All the world's a stage and all the men and women merely players. So what's playing at the St. Paul Theater today? A drama? Comedy? Murder mystery (more common at the Minneapolis Revue, from what I hear)? Lately, my personal storyline has stalled in the equivalent of a long-running sitcom's mid-season rut. My days and weeks are laid out in orderly fashion, each one resembling the last. The challenges of the past months (the season premiere, if you will) seem not so daunting any more. The tide of anxiety and self-doubt is making its exit. However, waiting in the wings to enter stage right lurks a new player, a member of the supporting cast beginning to break into the forefront of the action: loneliness.
Undoubtedly, St. Paul is now my home, and as Dorothy asserted, there's no place like it. However, there's no people like family and no substitute for a much-needed hug every now and again. I may not be homesick, but I am most definitely people-sick (not to mean that I'm sick of people, though that may often be the case, but for people).

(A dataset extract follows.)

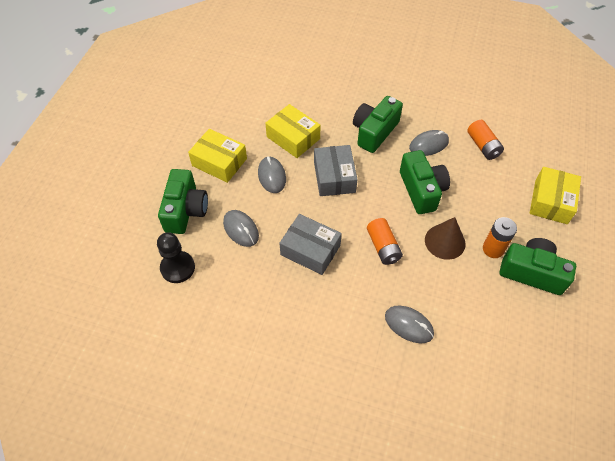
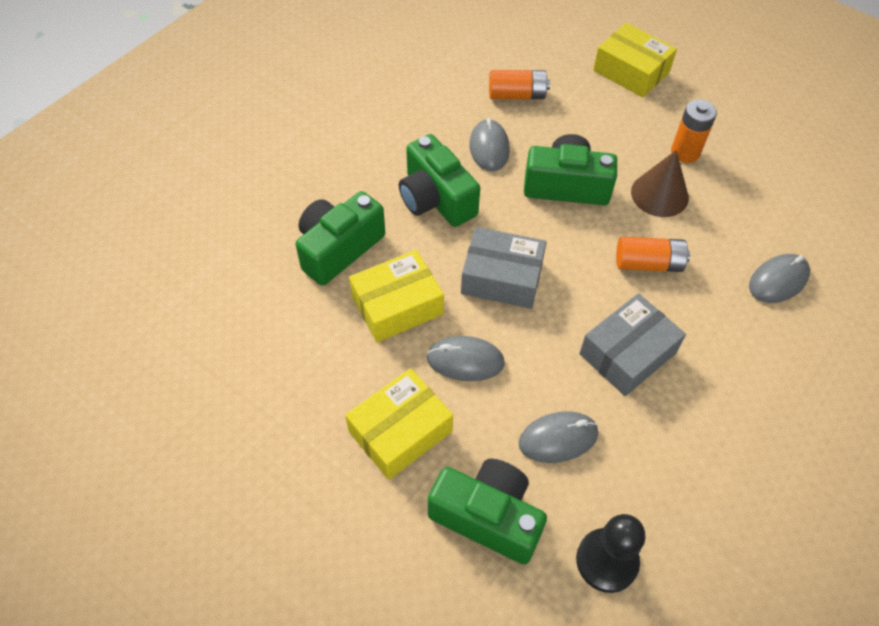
camera: 70 degrees left, 0 degrees up
green camera [500,238,576,295] -> green camera moved to [296,191,385,286]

As the star of this drama (or maybe director, at moments when I feel a bit more in control of my own destiny), I feel obligated to, like the real stars do, thank those people, my supporting cast, without whom my role in this adventure of a new life and vet school would never have happened. They're the ones who flesh out my story lines when I as a writer can't come up with decent material (it's amazing how entertaining one's parents become when they take up hobbies to alleviate the empty nest syndrome), who toil away behind the scenes to make sure everything is held together, who pray and call and send cards and give love from half a world away. Thank you and God bless you to everyone who helps me keep it together when my hold on my responsibilities, work load, and sanity is tenuous and I feel as if this grand production in which I star is about to "jump the shark."